*INSTRUCTIONS TO FOLLOW*.
The expected output is a copy of every line in the records with the string "baseado".

====== SOURCE INFORMATION ======

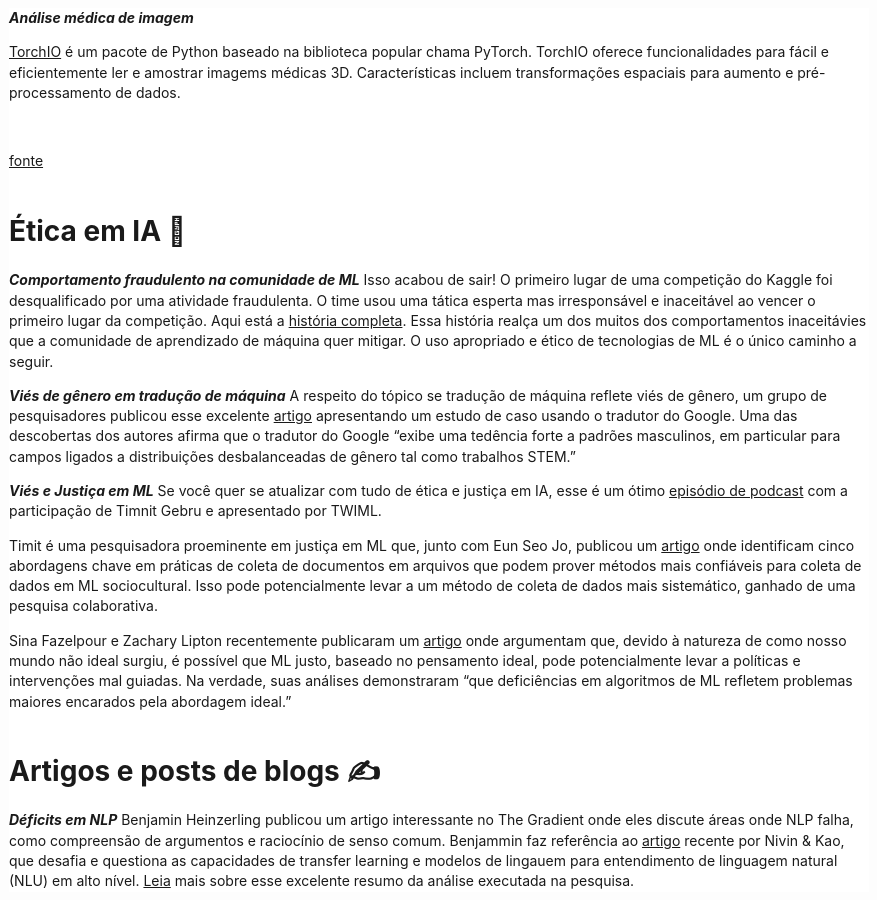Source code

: <p><strong><em>Análise médica de imagem</em></strong></p>

<p><a href="https://github.com/fepegar/torchio">TorchIO</a> é um pacote de Python baseado na biblioteca popular chama PyTorch. TorchIO oferece funcionalidades para fácil e eficientemente ler e amostrar imagems médicas 3D. Características incluem transformações espaciais para aumento e pré-processamento de dados.</p>

<p><img src="https://cdn-images-1.medium.com/max/1600/0*FSPuSC8TK9X-NQ2q.gif" alt="" /></p>

<p><a href="https://github.com/fepegar/torchio">fonte</a></p>

<h1>Ética em IA 🚨</h1>

<p><strong><em>Comportamento fraudulento na comunidade de ML</em></strong>
Isso acabou de sair! O primeiro lugar de uma competição do Kaggle foi desqualificado por uma atividade fraudulenta. O time usou uma tática esperta mas irresponsável e inaceitável ao vencer o primeiro lugar da competição. Aqui está a <a href="https://www.kaggle.com/c/petfinder-adoption-prediction/discussion/125436">história completa</a>. Essa história realça um dos muitos dos comportamentos inaceitávies que a comunidade de aprendizado de máquina quer mitigar. O uso apropriado e ético de tecnologias de ML é o único caminho a seguir.</p>

<p><strong><em>Viés de gênero em tradução de máquina</em></strong>
A respeito do tópico se tradução de máquina reflete viés de gênero, um grupo de pesquisadores publicou esse excelente <a href="https://arxiv.org/abs/1809.02208">artigo</a> apresentando um estudo de caso usando o tradutor do Google. Uma das descobertas dos autores afirma que o tradutor do Google “exibe uma tedência forte a padrões masculinos, em particular para campos ligados a distribuições desbalanceadas de gênero tal como trabalhos STEM.”</p>

<p><strong><em>Viés e Justiça em ML</em></strong>
Se você quer se atualizar com tudo de ética e justiça em IA, esse é um ótimo <a href="https://twimlai.com/twiml-talk-336-trends-in-fairness-and-ai-ethics-with-timnit-gebru/">episódio de podcast</a> com a participação de Timnit Gebru e apresentado por TWIML.</p>

<p>Timit é uma pesquisadora proeminente em justiça em ML que, junto com Eun Seo Jo, publicou um <a href="https://arxiv.org/abs/1912.10389">artigo</a> onde identificam cinco abordagens chave em práticas de coleta de documentos em arquivos que podem prover métodos mais confiáveis para coleta de dados em ML sociocultural. Isso pode potencialmente levar a um método de coleta de dados mais sistemático, ganhado de uma pesquisa colaborativa.</p>

<p>Sina Fazelpour e Zachary Lipton recentemente publicaram um <a href="http://zacklipton.com/media/papers/fairness-non-ideal-fazelpour-lipton-2020.pdf">artigo</a> onde argumentam que, devido à natureza de como nosso mundo não ideal surgiu, é possível que ML justo, baseado no pensamento ideal, pode potencialmente levar a políticas e intervenções mal guiadas. Na verdade, suas análises demonstraram “que deficiências em algoritmos de ML refletem problemas maiores encarados pela abordagem ideal.”</p>

<h1>Artigos e posts de blogs ✍️</h1>

<p><strong><em>Déficits em NLP</em></strong>
Benjamin Heinzerling publicou um artigo interessante no The Gradient onde eles discute áreas onde NLP falha, como compreensão de argumentos e raciocínio de senso comum. Benjammin faz referência ao <a href="https://www.aclweb.org/anthology/P19-1459/">artigo</a> recente por Nivin &amp; Kao, que desafia e questiona as capacidades de transfer learning e modelos de lingauem para entendimento de linguagem natural (NLU) em alto nível. <a href="https://thegradient.pub/nlps-clever-hans-moment-has-arrived/">Leia</a> mais sobre esse excelente resumo da análise executada na pesquisa.</p>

======

*REPLY TO THE TASK*.
<p><a href="https://github.com/fepegar/torchio">TorchIO</a> é um pacote de Python baseado na biblioteca popular chama PyTorch. TorchIO oferece funcionalidades para fácil e eficientemente ler e amostrar imagems médicas 3D. Características incluem transformações espaciais para aumento e pré-processamento de dados.</p>
<p>Sina Fazelpour e Zachary Lipton recentemente publicaram um <a href="http://zacklipton.com/media/papers/fairness-non-ideal-fazelpour-lipton-2020.pdf">artigo</a> onde argumentam que, devido à natureza de como nosso mundo não ideal surgiu, é possível que ML justo, baseado no pensamento ideal, pode potencialmente levar a políticas e intervenções mal guiadas. Na verdade, suas análises demonstraram “que deficiências em algoritmos de ML refletem problemas maiores encarados pela abordagem ideal.”</p>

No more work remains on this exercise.